**WHAT TO PRODUCE:** Please find each line below that contains the string "ASIA" and copy those lines out in full. Treat uppercase and lowercase as different.

**SUPPLIED RECORDS:**
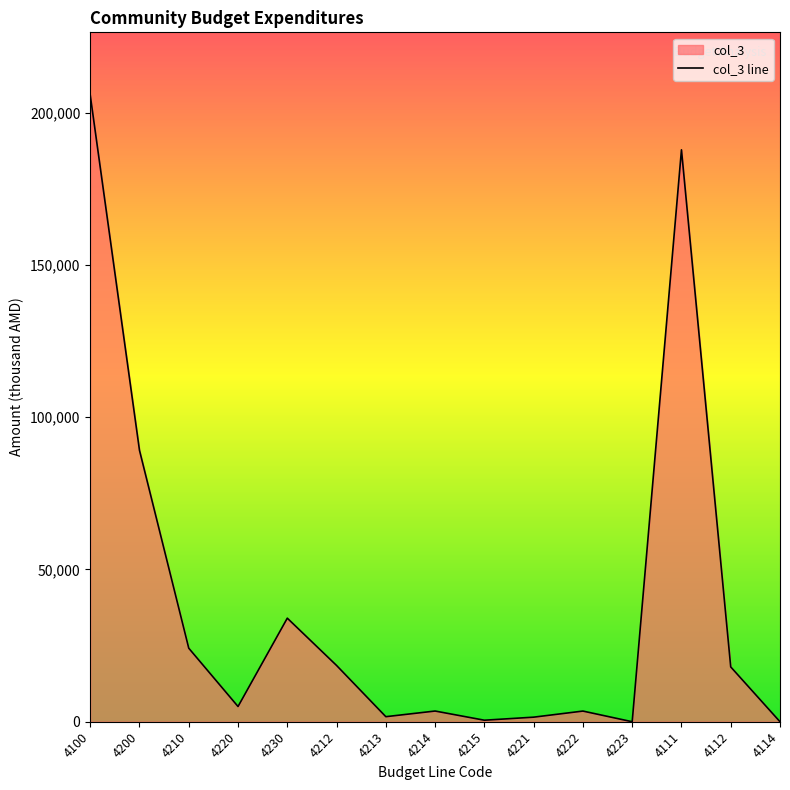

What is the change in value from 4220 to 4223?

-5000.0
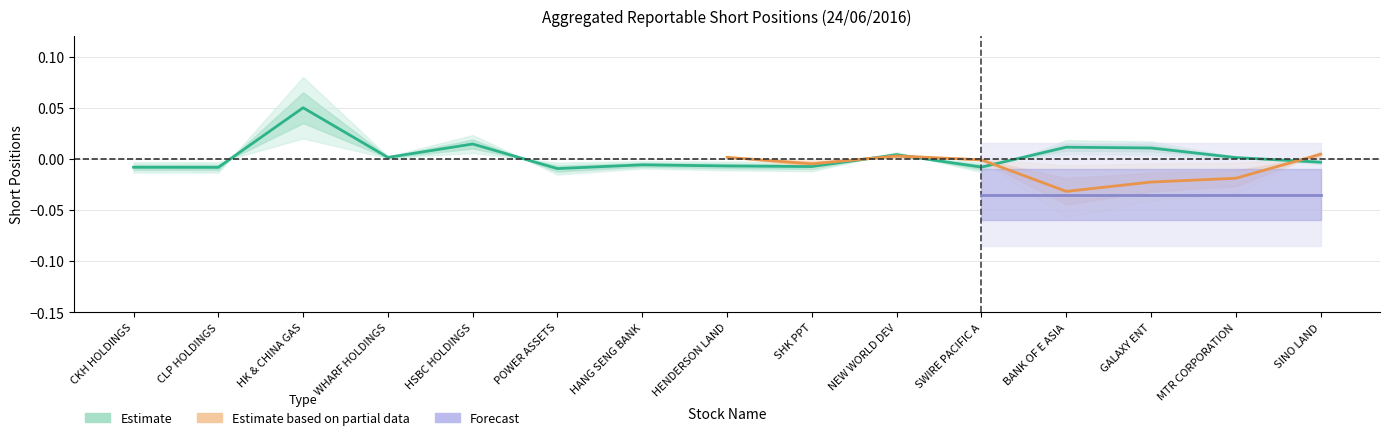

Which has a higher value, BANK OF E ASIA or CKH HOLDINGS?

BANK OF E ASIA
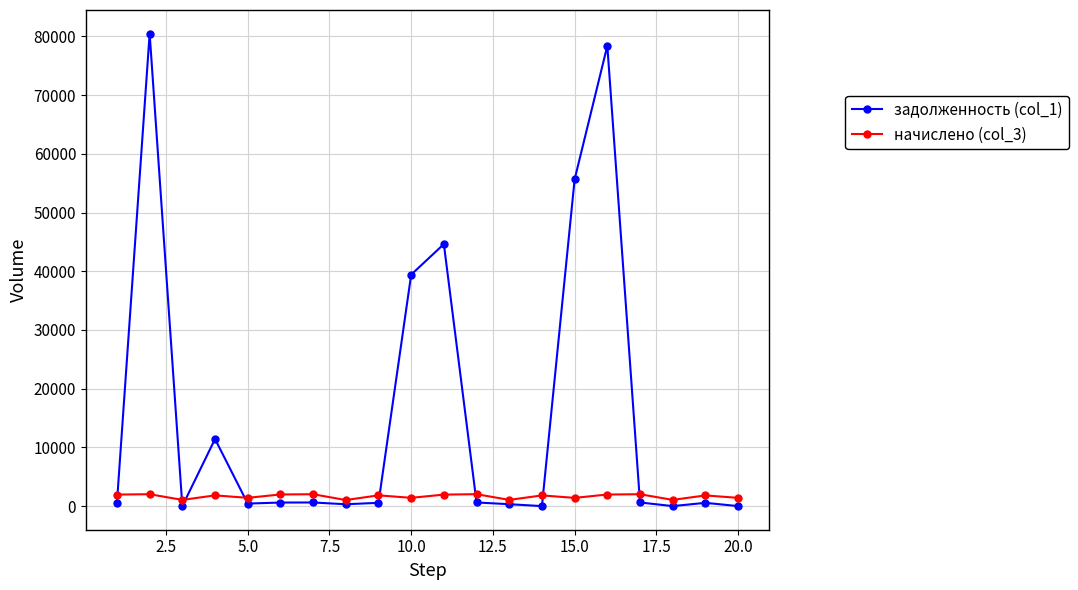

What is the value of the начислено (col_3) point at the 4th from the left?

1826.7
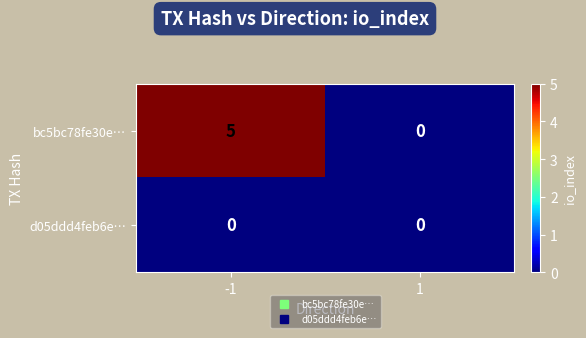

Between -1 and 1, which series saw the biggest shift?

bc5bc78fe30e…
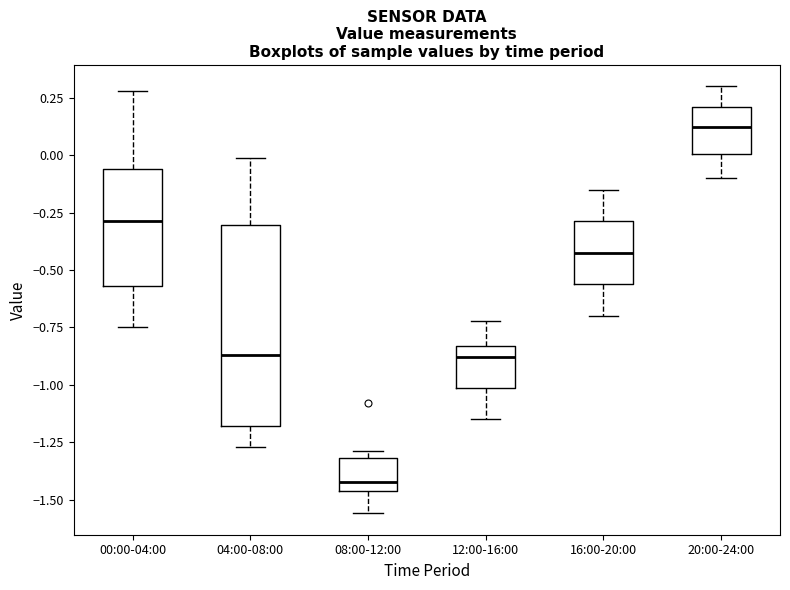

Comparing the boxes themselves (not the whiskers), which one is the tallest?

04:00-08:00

**ANSWER AREA:**
Which has a higher value, BANK OF E ASIA or CKH HOLDINGS?
BANK OF E ASIA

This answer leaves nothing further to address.